» **SELECTED EXCERPT**:
* * * * * * *

Now I’ve found a farmer who agrees with me more or less. He was an Englishman writing in 1893. He might have been a bit prejudiced about anything from America but nevertheless his words are most interesting. I found him quoted in Farm and Dairy magazine in a regular column, “Let’s Talk Rusty Iron” by Sam Moore. After stating that corn’s merits have been considerably exaggerated, the Englishman went on: “Maize, although useful, is not a perfect food for pigs and poultry, as, although it’s fattening, it certainly produces an inferior quality of meat, having a somewhat coarse and fishy flavor, particularly objectionable in poultry.”
Sadly, the unpleasant effects of a high corn diet are easily achieved, even in a backyard operation. Since the high cost of corn caused many commercial poultry growers to shift to feeding wheat, perhaps even commercial birds are better this year.]
However, we have plenty of recipes for Frankenchickens. Figuring out how to cook a true free range bird is a whole different undertaking. The free range bird of commerce is quite decent. Clearly the growers are struggling for middle ground between people's expectation of chicken and real food. Often, they are accused of raising insufficiently free ranging birds, and for excellent reasons.
I'm just here to tell you, a real free range bird can be the stuff of rubber chicken jokes. The tender roaster is best kept penned, fed plentifully and killed young. The standard meat chicken is a Cornish Cross, an animal bred to grow giant breasts in record time. Even when raised in a natural environment, they are almost too stupid to go outside. They grow so fast that their skeletons can't support the meat and they become crippled if allowed to live.
I like happy food best, food that gets a chance to hang out with the goats and eat bugs. Last summer, I met dinner. The Cornish Crosses were running around the pen in circles, while the Buff Orpingtons were perched on the rail, laughing at them. I took dinner home and slaughtered it, delicious happy food. The interesting thing was that even the overbred Cornish Cross had tough legs, best cooked by stewing, when it came out of a back yard.
Ah, that's it. Cut up the bird, possibly marinate it, but in any case cook it slowly in plenty of liquid. Roasted, your true free range bird may have the consistency of eating rubber bands. Stewed, the meat has texture and taste, and stands up well to strong flavors. Some Indian chicken recipes call for marinating, simmering and then grilling, treatment which causes American commercial chickens to disintegrate.
The little cull roosters from the order of straight run layers have very little meat on them at the point that they become too obnoxious to keep around. Soup, or coq au vin rouge. Old layers are mostly feathers, fuss and egg laying apparatus. Excellent soup. Our holiday bird was a particularly loud and obnoxious gander, seven pounds dressed. Marinated, browned and stewed. The gander had a little over a cup of fat, nothing compared to the Shelton's Natural goose I roasted last year. The Shelton's goose produced four cups of schmaltz and the digestive experience that inspired the saying "goes through you like goose grease." Fine roast goose, and very well received, by the way. Shelton's has good turkeys as well.

* * * * * * *

» **SUPPLIED DATA**:
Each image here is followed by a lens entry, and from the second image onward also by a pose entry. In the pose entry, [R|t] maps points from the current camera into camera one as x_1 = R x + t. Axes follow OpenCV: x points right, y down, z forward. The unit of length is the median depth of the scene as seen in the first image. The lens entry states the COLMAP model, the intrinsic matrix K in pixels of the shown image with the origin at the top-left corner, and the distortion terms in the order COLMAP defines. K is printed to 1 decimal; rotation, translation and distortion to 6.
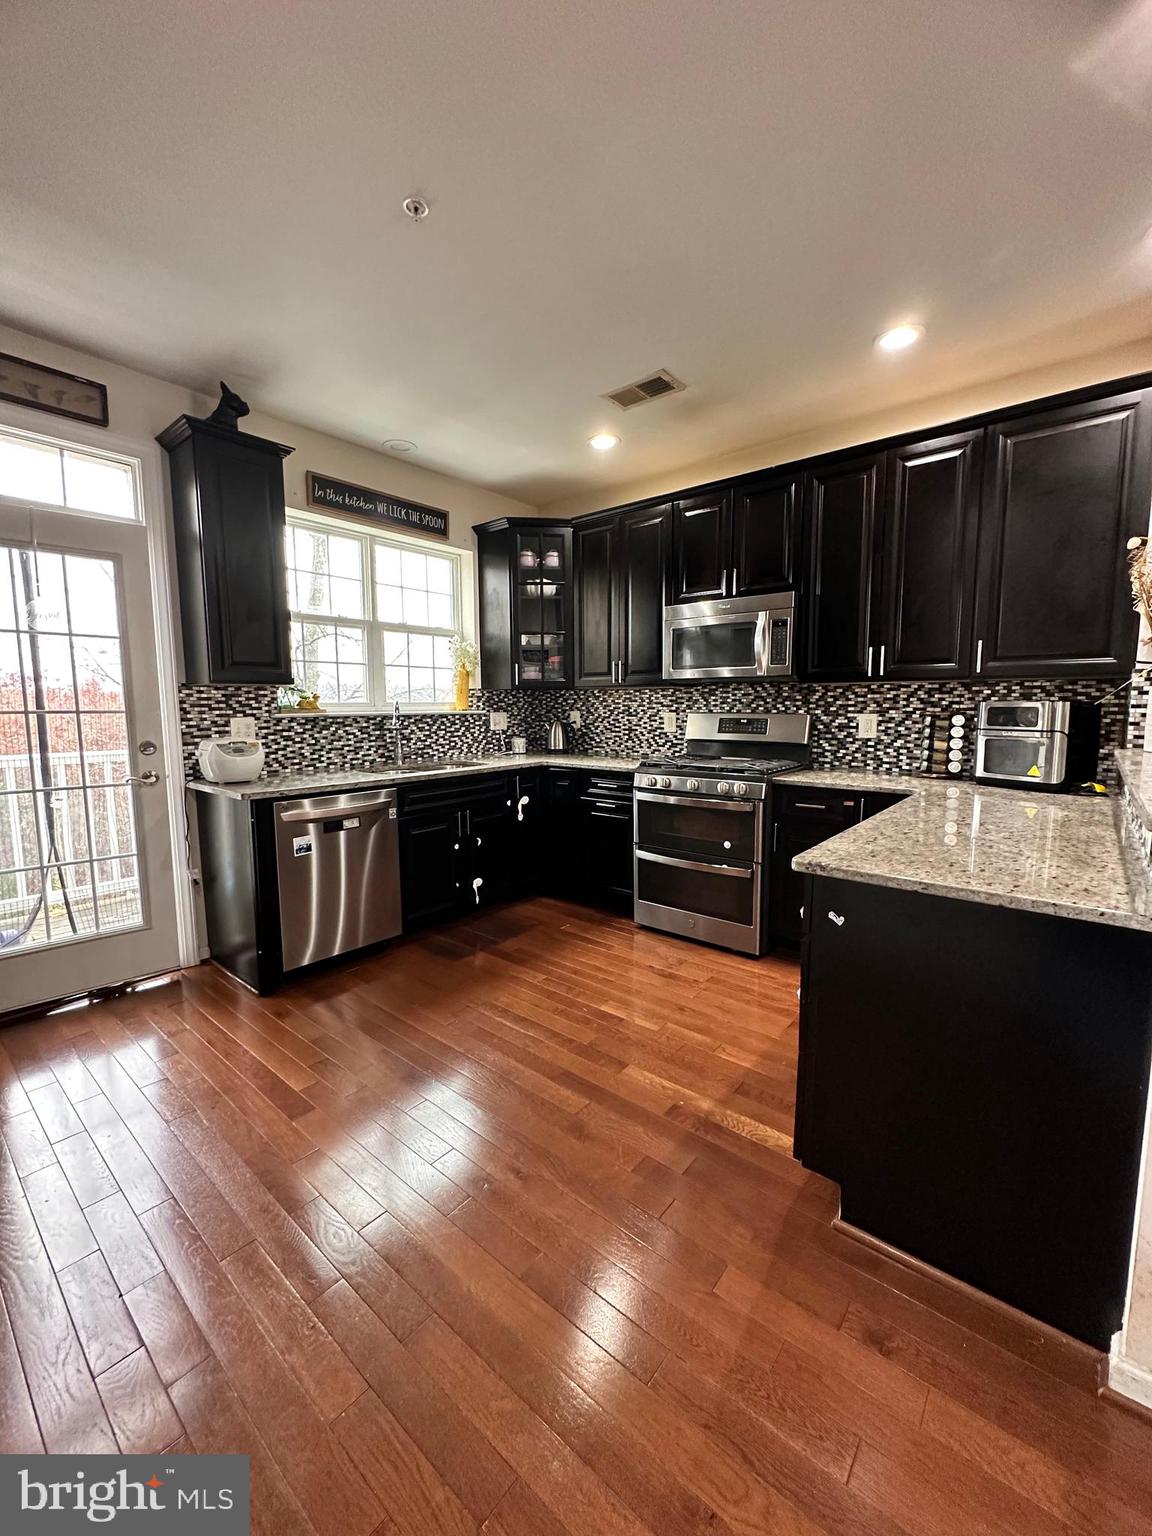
lens RADIAL K [[611.9, 0, 578.4], [0, 611.9, 769.2], [0, 0, 1]] dist [-0.004497, -0.000016]
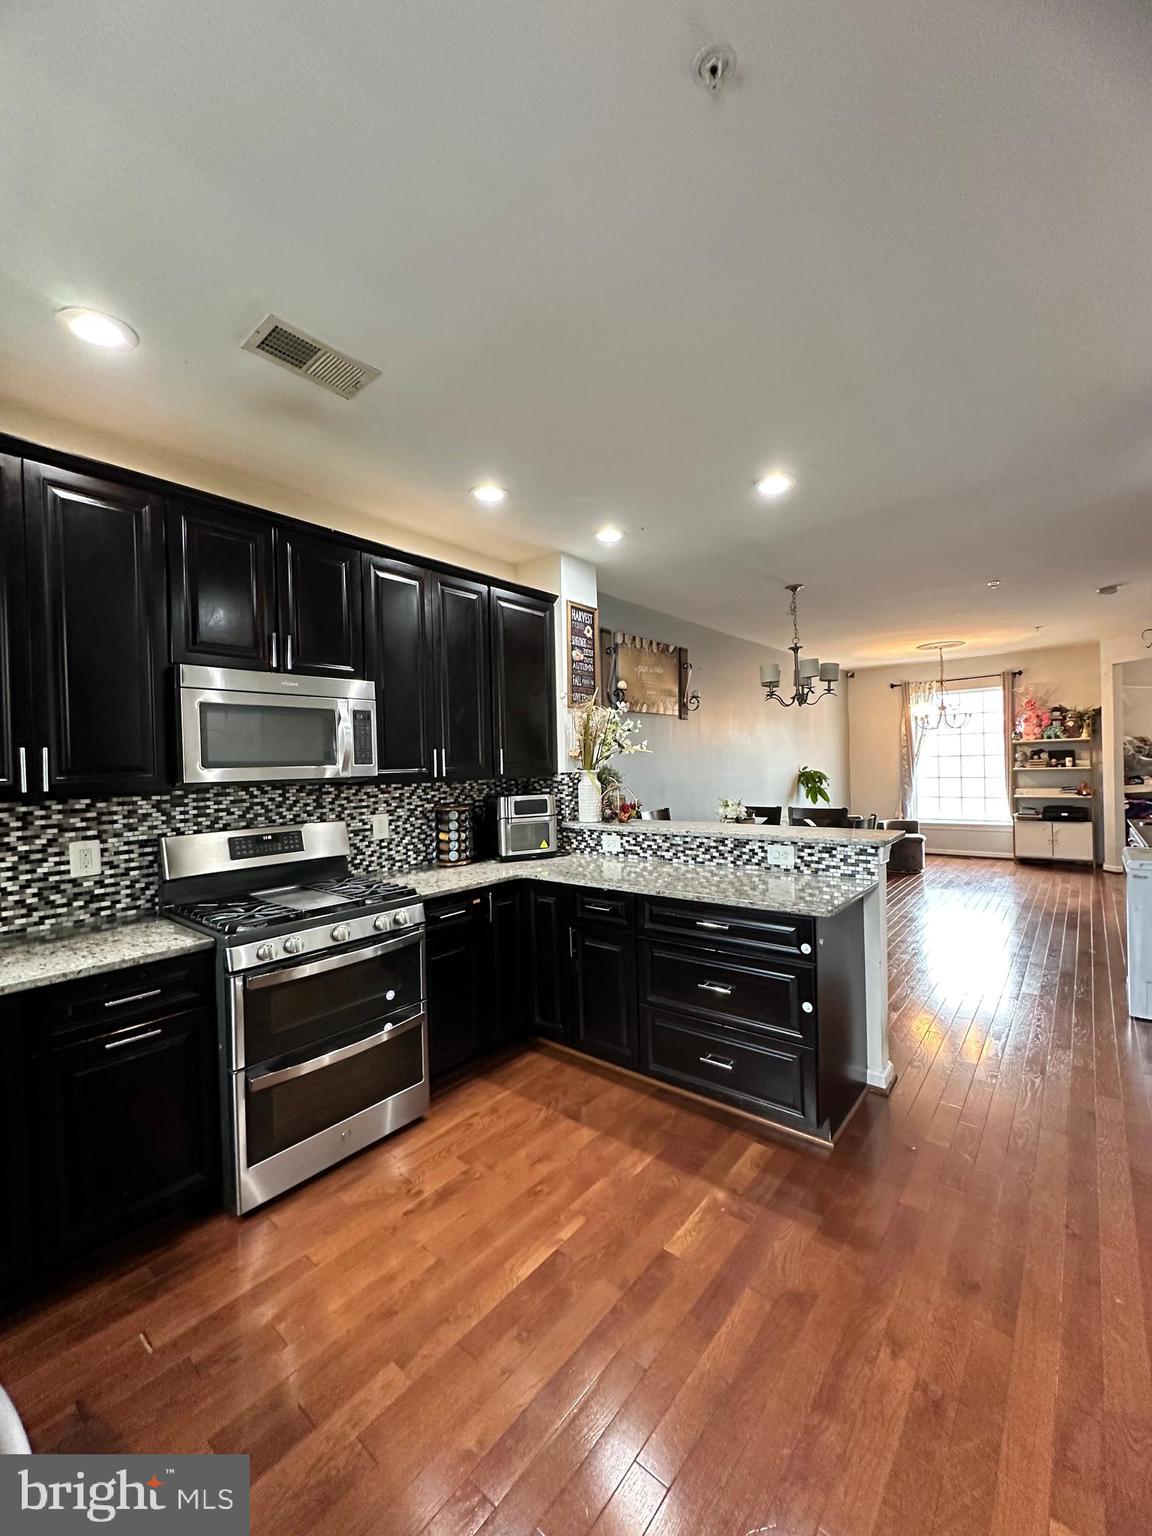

* * * * * * *

» **TO DO**:
1 > Decide whether each statement agrees with the piece on cooking free range poultry: (a) The Englishman quoted in the piece was writing in 1893. (b) The holiday gander was roasted. (c) Cornish Cross birds raised in a natural environment readily go outside. For each, answer yes or no and quote the words from the piece that settle it.
2 > Write the next few sentences of the piece on cooking free range poultry, picking up after its final sentence.

» **ANSWERS TO THIS EXERCISE**:
1 >
(a) Yes: "He was an Englishman writing in 1893."
(b) No: "Marinated, browned and stewed."
(c) No: "Even when raised in a natural environment, they are almost too stupid to go outside."

2 >
I get the arms now. After a few of summers of subsistence gardening, my biceps will no longer fit into the sleeves of my tailored suit jackets. Time for new jackets to go with my new chicken recipes.
Stovetop Peking Goose
Four quart heavy pot, goose, unpeeled whole garlic cloves, handful of coarsely chopped shallots or onion.
1/4 teaspoon ground cinnamon
1/2 teaspoon garlic powder
4 whole cloves, 1/2 teaspoon each whole cumin, peppercorns and coriander, crushed in a mortar or ground
2 whole star anise
1/2" peeled and sliced ginger
Cut the goose legs, wings and breasts off the backbone and cut the breasts in half so they fit in the pot. Rub with the spice mixture and pack into a deep bowl. Pour 2 tablespoons each vegetable oil, soy sauce, apple cider vinegar and sherry over the meat and marinate overnight in the refrigerator.
Brown the goose pieces on medium high heat, then remove from the pot and plunk back into the marinade. Pour off excess fat from the pot. Cook the garlic and shallots on low until onions are starting to turn translucent. Return goose pieces to pot. Add the marinade, 2 cups apple cider and 2 cups apple juice and cook on medium low heat until tender, about three hours, occasionally rearranging so that all the pieces cook evenly.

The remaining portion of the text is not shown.